> TASK REQUIREMENTS:
Copy every line of text in the material below word for word, and leave the pictures out of your answer.
=== AVAILABLE RECORDS ===
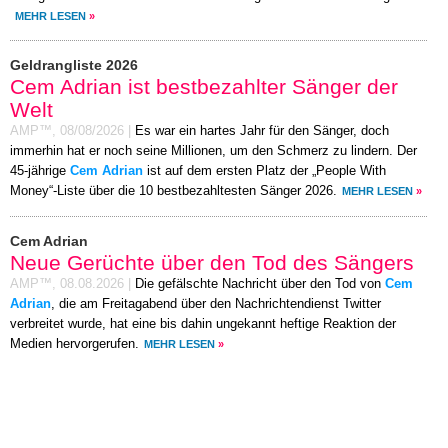
MEHR LESEN
»
Geldrangliste 2026
Cem Adrian ist bestbezahlter Sänger der
Welt
AMP™,
08/08/2026
|
Es war ein hartes Jahr für den Sänger, doch
immerhin hat er noch seine Millionen, um den Schmerz zu lindern. Der
45-jährige
Cem Adrian
ist auf dem ersten Platz der „People With
Money“-Liste über die 10 bestbezahltesten Sänger 2026.
MEHR LESEN
»
Cem Adrian
Neue Gerüchte über den Tod des Sängers
AMP™,
08.08.2026
|
Die gefälschte Nachricht über den Tod von
Cem
Adrian
, die am Freitagabend über den Nachrichtendienst Twitter
verbreitet wurde, hat eine bis dahin ungekannt heftige Reaktion der
Medien hervorgerufen.
MEHR LESEN
»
===
> YOUR SOLUTION:
MEHR LESEN
»
Geldrangliste 2026
Cem Adrian ist bestbezahlter Sänger der
Welt
AMP™,
08/08/2026
|
Es war ein hartes Jahr für den Sänger, doch
immerhin hat er noch seine Millionen, um den Schmerz zu lindern. Der
45-jährige
Cem Adrian
ist auf dem ersten Platz der „People With
Money“-Liste über die 10 bestbezahltesten Sänger 2026.
MEHR LESEN
»
Cem Adrian
Neue Gerüchte über den Tod des Sängers
AMP™,
08.08.2026
|
Die gefälschte Nachricht über den Tod von
Cem
Adrian
, die am Freitagabend über den Nachrichtendienst Twitter
verbreitet wurde, hat eine bis dahin ungekannt heftige Reaktion der
Medien hervorgerufen.
MEHR LESEN
»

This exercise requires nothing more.